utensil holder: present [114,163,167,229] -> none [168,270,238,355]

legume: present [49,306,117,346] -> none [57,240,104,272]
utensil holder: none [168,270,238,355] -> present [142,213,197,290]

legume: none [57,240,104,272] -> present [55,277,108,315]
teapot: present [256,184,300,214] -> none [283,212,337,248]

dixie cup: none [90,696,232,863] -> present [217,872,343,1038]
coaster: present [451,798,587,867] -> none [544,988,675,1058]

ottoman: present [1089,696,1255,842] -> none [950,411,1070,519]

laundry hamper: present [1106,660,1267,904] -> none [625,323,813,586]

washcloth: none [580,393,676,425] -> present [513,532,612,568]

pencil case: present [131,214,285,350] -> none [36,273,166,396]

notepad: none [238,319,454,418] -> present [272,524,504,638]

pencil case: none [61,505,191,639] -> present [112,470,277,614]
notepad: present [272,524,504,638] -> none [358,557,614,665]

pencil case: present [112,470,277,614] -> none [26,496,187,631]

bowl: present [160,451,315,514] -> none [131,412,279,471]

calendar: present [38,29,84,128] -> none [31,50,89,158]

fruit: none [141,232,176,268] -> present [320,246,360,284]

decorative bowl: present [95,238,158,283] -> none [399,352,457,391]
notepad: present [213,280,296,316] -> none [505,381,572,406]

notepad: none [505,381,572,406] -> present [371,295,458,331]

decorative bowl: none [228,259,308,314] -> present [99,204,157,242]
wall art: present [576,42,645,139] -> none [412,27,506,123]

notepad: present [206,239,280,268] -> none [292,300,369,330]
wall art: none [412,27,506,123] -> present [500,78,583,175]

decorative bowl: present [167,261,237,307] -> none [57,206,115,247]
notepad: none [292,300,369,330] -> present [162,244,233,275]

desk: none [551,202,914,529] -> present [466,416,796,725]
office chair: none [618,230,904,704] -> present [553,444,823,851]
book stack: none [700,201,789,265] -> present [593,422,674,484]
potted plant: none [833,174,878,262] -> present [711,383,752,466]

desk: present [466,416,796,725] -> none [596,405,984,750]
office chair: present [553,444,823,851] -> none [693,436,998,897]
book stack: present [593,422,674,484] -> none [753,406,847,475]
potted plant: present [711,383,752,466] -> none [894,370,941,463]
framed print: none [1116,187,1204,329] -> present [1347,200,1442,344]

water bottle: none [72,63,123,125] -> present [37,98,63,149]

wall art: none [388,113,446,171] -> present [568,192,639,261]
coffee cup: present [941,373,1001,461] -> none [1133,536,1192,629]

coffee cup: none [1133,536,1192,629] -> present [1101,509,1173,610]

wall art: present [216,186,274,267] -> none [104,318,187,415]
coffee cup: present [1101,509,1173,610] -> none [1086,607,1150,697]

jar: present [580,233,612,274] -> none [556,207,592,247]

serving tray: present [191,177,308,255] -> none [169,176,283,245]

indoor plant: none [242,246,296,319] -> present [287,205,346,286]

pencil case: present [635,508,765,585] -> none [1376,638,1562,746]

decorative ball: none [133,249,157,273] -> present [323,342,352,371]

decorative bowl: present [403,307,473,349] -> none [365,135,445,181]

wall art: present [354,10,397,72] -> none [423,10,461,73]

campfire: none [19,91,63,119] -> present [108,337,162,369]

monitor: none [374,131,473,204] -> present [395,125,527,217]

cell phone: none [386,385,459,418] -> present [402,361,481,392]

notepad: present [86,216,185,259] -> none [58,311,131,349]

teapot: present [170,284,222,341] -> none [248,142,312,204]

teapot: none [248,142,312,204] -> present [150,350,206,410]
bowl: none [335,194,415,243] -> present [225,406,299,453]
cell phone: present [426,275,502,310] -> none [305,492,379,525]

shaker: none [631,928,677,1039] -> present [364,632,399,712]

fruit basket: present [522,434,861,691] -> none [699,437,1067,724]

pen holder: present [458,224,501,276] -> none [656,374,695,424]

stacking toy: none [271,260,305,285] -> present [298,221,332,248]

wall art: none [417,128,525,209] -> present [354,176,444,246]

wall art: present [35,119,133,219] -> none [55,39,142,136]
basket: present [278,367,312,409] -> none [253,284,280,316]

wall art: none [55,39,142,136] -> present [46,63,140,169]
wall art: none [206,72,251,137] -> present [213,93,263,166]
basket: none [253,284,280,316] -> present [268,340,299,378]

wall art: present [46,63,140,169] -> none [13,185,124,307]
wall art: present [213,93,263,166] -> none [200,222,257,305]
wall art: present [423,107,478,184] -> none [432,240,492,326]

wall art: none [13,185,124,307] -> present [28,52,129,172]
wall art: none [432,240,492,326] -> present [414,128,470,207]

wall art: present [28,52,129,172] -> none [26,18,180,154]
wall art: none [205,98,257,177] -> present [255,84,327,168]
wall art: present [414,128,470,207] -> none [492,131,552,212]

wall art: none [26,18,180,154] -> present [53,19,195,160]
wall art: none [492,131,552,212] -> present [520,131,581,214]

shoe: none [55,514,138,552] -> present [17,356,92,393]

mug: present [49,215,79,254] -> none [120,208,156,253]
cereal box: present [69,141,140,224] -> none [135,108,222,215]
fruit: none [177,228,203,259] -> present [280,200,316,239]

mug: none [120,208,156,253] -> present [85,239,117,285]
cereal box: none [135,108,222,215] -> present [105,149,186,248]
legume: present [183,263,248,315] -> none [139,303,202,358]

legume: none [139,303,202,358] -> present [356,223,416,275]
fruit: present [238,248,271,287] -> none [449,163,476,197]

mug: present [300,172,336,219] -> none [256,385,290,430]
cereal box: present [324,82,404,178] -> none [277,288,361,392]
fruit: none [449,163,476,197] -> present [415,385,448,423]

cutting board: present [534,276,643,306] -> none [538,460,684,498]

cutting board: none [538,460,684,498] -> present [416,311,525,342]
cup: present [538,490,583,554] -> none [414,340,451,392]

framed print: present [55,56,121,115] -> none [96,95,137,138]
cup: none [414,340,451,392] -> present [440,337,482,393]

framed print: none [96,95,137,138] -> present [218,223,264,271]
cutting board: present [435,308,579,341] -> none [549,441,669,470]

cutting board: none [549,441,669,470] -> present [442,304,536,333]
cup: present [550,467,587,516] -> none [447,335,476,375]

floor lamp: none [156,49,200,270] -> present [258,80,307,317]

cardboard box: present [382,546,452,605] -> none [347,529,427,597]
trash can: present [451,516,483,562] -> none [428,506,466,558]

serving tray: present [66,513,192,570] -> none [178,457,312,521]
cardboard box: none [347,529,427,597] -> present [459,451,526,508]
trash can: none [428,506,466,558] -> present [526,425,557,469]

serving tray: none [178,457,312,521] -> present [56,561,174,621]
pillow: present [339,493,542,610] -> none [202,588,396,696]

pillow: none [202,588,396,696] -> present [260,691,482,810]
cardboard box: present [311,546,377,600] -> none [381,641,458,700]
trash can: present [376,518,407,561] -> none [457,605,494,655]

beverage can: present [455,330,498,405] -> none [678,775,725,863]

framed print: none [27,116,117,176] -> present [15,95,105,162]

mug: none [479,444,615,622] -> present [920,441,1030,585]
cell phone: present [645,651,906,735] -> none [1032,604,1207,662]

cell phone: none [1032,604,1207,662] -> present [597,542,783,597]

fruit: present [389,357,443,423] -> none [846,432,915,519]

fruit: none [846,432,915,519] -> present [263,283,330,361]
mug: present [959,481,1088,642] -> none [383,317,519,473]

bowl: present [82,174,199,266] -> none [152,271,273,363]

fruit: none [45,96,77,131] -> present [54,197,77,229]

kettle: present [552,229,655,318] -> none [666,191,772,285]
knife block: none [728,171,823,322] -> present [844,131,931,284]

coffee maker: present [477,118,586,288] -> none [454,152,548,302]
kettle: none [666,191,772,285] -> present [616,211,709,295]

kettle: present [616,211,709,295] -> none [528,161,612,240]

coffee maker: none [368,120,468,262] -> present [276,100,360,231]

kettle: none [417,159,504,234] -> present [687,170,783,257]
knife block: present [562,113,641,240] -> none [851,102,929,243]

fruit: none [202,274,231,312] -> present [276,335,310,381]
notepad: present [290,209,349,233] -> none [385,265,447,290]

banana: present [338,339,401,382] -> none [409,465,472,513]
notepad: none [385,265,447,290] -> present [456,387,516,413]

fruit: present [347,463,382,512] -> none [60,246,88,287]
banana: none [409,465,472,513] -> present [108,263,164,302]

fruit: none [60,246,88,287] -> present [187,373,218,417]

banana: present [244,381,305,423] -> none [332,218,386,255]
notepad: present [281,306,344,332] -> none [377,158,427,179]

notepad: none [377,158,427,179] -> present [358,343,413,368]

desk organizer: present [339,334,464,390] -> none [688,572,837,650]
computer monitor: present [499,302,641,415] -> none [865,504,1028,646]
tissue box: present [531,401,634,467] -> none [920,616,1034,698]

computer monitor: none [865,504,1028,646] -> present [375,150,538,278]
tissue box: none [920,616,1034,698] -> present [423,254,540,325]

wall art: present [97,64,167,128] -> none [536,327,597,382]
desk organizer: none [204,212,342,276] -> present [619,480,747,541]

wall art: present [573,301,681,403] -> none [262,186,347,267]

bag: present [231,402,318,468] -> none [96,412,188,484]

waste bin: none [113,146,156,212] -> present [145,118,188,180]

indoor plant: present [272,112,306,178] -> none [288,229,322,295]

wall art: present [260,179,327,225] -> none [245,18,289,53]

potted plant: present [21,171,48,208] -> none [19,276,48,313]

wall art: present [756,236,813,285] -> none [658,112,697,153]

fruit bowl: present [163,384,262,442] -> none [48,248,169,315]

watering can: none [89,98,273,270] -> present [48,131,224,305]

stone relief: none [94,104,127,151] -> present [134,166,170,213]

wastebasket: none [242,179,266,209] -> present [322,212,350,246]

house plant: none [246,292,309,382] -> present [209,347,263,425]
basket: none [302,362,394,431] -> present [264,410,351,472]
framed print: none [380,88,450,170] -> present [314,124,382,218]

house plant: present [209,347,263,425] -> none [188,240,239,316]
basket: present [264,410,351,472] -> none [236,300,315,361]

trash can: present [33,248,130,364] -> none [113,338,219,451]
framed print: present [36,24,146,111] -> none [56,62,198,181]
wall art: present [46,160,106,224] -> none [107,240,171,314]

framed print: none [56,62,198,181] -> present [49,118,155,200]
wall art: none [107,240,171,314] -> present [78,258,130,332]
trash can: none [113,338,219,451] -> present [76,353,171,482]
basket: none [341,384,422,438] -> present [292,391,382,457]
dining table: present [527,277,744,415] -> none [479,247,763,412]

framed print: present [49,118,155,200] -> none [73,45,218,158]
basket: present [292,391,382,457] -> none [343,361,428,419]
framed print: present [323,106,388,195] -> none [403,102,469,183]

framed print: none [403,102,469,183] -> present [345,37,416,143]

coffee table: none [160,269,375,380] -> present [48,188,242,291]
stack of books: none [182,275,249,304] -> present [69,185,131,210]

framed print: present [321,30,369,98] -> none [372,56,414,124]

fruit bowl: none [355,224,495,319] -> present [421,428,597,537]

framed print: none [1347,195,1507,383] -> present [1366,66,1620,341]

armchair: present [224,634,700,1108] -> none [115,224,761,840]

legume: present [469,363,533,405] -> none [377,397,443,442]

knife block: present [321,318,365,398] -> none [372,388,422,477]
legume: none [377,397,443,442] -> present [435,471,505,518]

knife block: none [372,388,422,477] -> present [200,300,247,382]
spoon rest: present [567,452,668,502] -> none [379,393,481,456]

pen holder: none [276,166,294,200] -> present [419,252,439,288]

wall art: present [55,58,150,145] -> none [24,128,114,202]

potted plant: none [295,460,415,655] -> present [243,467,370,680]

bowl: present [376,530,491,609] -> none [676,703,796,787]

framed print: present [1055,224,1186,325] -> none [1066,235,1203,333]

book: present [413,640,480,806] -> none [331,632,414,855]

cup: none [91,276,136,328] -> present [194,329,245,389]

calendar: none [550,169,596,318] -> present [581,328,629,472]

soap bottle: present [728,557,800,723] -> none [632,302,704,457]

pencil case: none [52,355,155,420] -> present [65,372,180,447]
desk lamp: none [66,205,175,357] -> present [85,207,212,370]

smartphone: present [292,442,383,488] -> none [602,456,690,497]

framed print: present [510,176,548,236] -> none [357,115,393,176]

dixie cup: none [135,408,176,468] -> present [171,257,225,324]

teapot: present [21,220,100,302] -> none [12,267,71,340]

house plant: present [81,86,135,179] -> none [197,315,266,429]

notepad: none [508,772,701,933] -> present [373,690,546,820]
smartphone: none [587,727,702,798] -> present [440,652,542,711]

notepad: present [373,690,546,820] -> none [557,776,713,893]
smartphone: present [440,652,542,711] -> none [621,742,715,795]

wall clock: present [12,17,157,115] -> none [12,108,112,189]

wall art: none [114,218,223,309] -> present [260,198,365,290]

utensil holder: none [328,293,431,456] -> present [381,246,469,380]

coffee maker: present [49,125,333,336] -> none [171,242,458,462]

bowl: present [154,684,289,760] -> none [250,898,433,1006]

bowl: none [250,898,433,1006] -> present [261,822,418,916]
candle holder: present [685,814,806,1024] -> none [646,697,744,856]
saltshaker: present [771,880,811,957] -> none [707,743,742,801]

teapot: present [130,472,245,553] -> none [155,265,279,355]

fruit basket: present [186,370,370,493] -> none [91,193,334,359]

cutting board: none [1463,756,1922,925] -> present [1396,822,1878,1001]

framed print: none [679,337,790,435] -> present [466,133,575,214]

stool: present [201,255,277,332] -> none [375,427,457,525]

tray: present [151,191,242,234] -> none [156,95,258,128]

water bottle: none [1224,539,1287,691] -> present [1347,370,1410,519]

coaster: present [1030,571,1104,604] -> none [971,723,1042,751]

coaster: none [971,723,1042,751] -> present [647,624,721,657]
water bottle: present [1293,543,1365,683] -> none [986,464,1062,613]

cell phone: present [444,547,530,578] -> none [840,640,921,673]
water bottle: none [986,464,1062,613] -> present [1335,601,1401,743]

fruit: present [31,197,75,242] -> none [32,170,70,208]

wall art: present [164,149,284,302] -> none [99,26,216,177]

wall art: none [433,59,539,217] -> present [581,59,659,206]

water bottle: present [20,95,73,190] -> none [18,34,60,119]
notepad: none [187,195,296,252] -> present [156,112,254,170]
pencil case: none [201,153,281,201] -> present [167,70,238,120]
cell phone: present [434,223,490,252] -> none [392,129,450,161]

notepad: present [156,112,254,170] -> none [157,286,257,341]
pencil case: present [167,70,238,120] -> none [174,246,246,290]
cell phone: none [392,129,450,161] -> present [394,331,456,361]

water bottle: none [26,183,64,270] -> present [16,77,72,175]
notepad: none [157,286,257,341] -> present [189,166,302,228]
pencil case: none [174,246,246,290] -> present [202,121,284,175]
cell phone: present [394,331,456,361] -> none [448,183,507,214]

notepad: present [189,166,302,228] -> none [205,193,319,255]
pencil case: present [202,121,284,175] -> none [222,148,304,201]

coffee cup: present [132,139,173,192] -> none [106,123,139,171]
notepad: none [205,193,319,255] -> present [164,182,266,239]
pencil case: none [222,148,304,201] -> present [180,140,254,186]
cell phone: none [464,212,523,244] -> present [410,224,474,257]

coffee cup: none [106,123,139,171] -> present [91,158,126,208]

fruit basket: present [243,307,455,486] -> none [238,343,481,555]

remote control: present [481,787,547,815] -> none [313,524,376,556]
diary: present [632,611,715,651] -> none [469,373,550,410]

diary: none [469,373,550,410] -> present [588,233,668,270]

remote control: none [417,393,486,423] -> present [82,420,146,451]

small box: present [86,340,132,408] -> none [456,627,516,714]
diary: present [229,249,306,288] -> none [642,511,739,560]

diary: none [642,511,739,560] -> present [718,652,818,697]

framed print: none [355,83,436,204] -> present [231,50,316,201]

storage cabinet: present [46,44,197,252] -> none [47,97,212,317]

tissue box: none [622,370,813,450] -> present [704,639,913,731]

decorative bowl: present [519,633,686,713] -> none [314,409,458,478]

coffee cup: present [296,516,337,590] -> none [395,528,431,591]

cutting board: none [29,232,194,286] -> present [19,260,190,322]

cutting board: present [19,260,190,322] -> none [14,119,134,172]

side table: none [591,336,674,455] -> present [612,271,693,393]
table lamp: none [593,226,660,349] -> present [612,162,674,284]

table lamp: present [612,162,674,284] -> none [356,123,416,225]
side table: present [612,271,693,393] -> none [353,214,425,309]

_Work request_
What you return must be an exact retyping of the lines above starting at the line with "shaker: none [631,928,677,1039]" and ending at the line with "wall art: none [492,131,552,212]", and nothing besides.

_Written response_
shaker: none [631,928,677,1039] -> present [364,632,399,712]

fruit basket: present [522,434,861,691] -> none [699,437,1067,724]

pen holder: present [458,224,501,276] -> none [656,374,695,424]

stacking toy: none [271,260,305,285] -> present [298,221,332,248]

wall art: none [417,128,525,209] -> present [354,176,444,246]

wall art: present [35,119,133,219] -> none [55,39,142,136]
basket: present [278,367,312,409] -> none [253,284,280,316]

wall art: none [55,39,142,136] -> present [46,63,140,169]
wall art: none [206,72,251,137] -> present [213,93,263,166]
basket: none [253,284,280,316] -> present [268,340,299,378]

wall art: present [46,63,140,169] -> none [13,185,124,307]
wall art: present [213,93,263,166] -> none [200,222,257,305]
wall art: present [423,107,478,184] -> none [432,240,492,326]

wall art: none [13,185,124,307] -> present [28,52,129,172]
wall art: none [432,240,492,326] -> present [414,128,470,207]

wall art: present [28,52,129,172] -> none [26,18,180,154]
wall art: none [205,98,257,177] -> present [255,84,327,168]
wall art: present [414,128,470,207] -> none [492,131,552,212]

wall art: none [26,18,180,154] -> present [53,19,195,160]
wall art: none [492,131,552,212] -> present [520,131,581,214]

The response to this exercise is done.